The 10oz. burgers ($10-$12), served on a pretzel role with fries or chips, are a bit pricey and worth every penny. If you prefer, a garden burger, chicken breast or chicken tenders may be substituted for beef.
It’s the combination of toppings that make these burgers great.
“The Kuma Burger” is topped with cheddar cheese, bacon and a fried egg. “The Judas Priest” combines bacon, bleu cheese dressing, apples, walnuts and dried cranberries. “The Led Zeppelin” is topped with cheddar cheese, pulled pork, bacon and pickles.
Combining the best of two worlds, “The Goblin Cock” is a bacon cheddar cheeseburger topped with a quarter-pound Chicago-style Vienna Hot Dog - tomatoes, onions, neon green relish, sport peppers, pickles, celery salt and mustard included.
There are more burgers available and daily specials too.
This is not health food, but if my life expectancy is shortened by one day because I ate here, it’ll be a day well spent. If somewhere along the line I gain an extra day, I’ll make sure to spend it eating here.

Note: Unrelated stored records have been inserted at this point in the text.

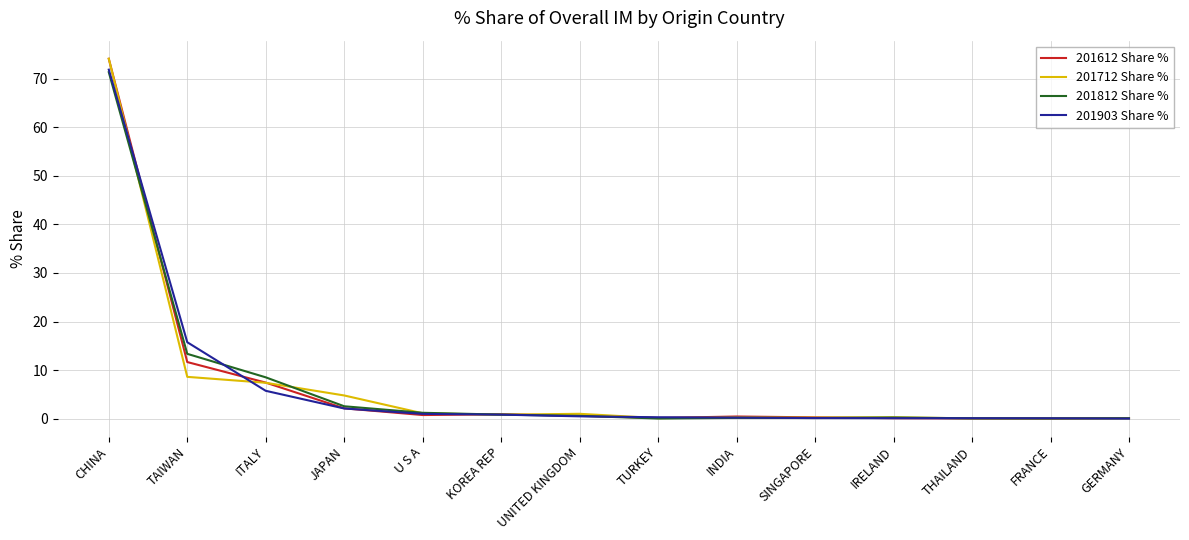

True or false: 201612 Share % has a value of 26.8 at CHINA.

False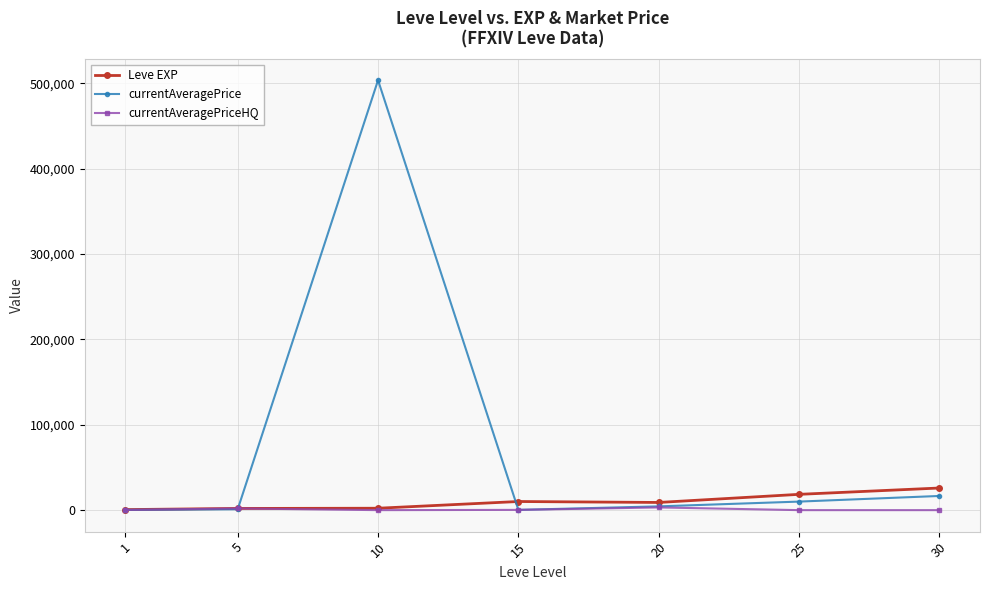

What are all the series names shown in the legend?

Leve EXP, currentAveragePrice, currentAveragePriceHQ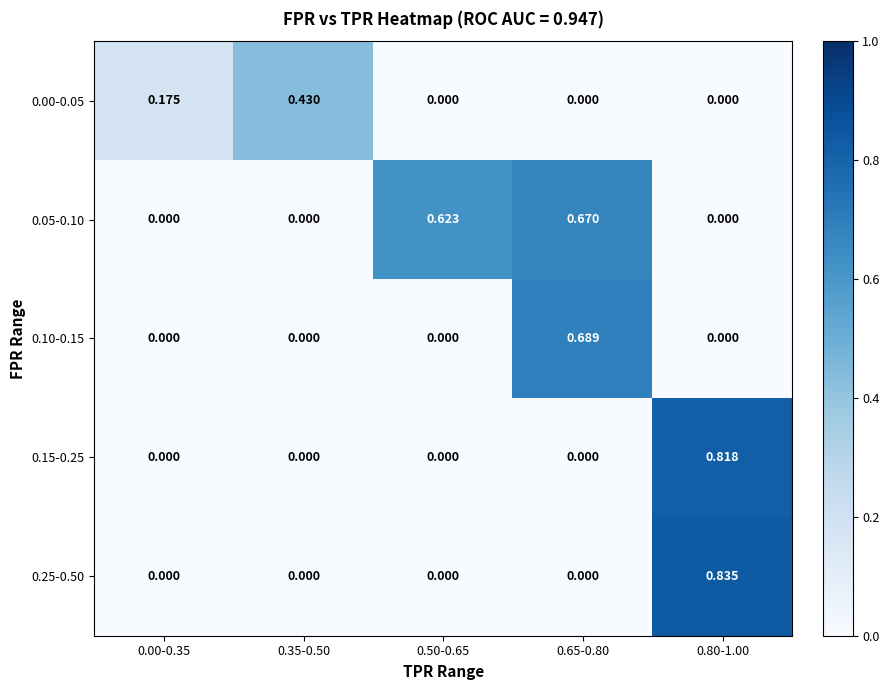

Which category has the highest value across all series?

0.80-1.00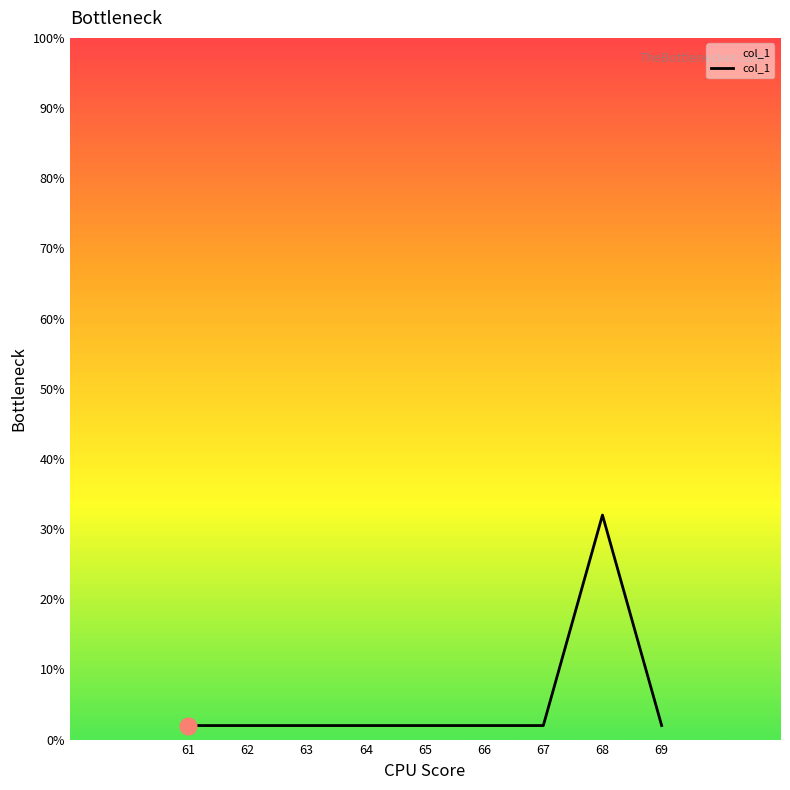

Reading right to left, list all the values displayed in this chart.

2	32	2	2	2	2	2	2	2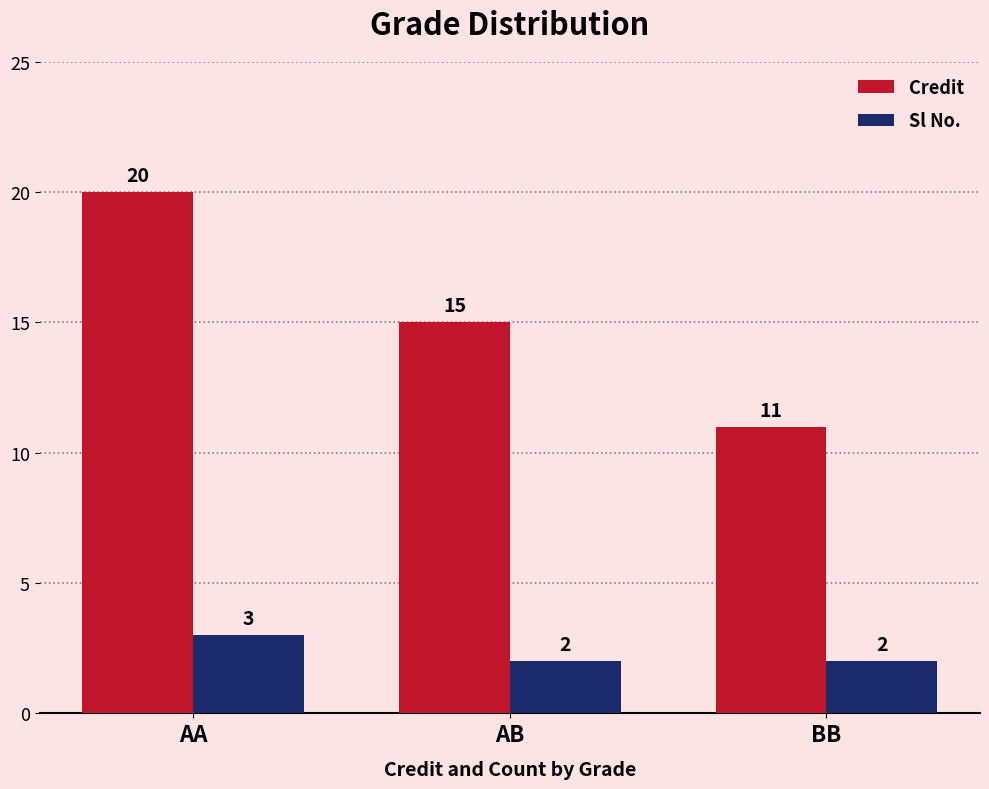

Which series changed the most between AA and BB?

Credit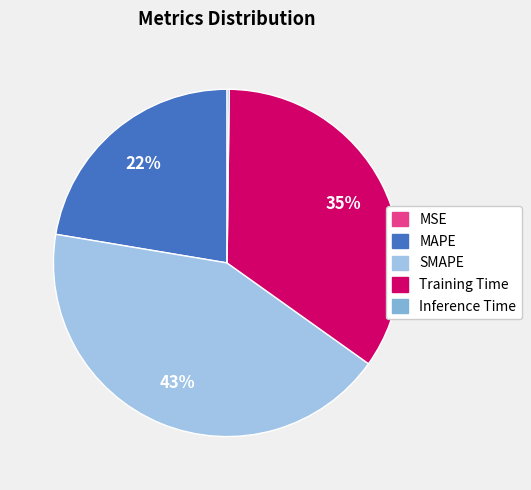

Is there a majority slice in this chart?

No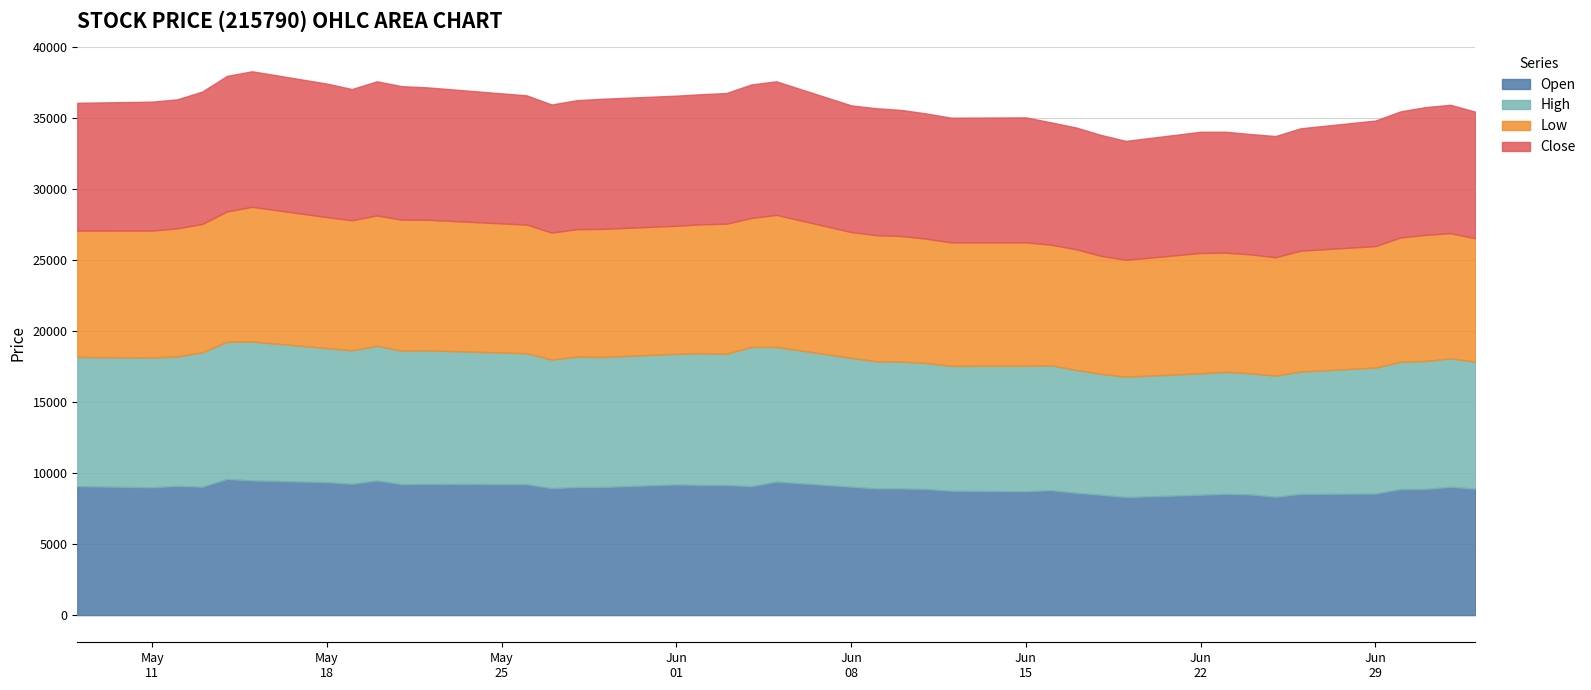

How many distinct data groups are displayed?

4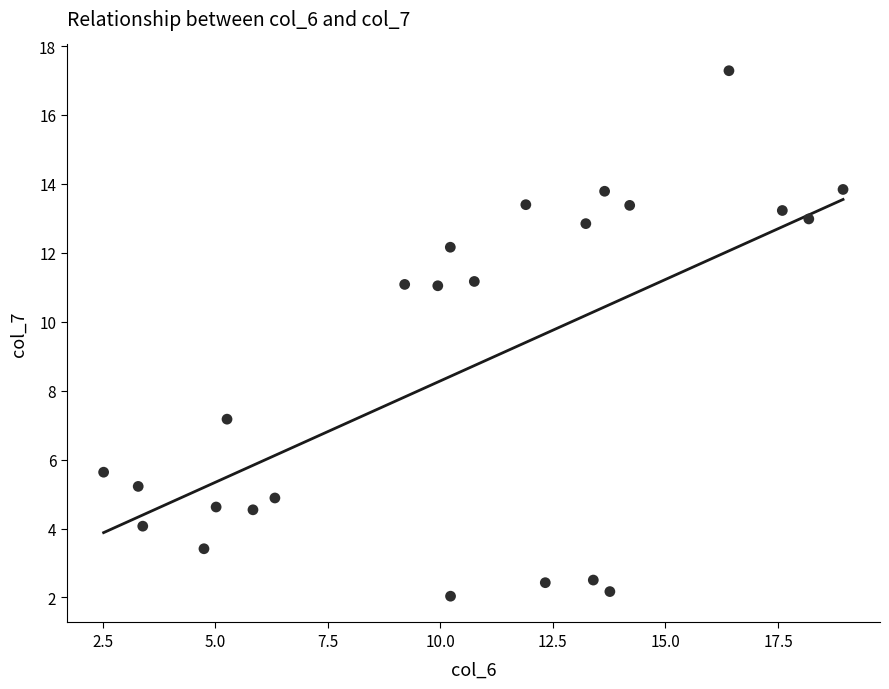

What is the range of Y values (max minus min)?

15.2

I don’t recall any desserts on the menu…I didn’t look, I didn’t ask and I wasn’t offered. They want the table. When the plates are cleared, the check is down and we were out…full and happy.
There is one downside to Kuma’s Corner…they pump out so many burgers from the semi-enclosed kitchen near the back of the long, single room that when you leave, you’ll smell like a burger…but at least you’ll smell like a really, really good burger.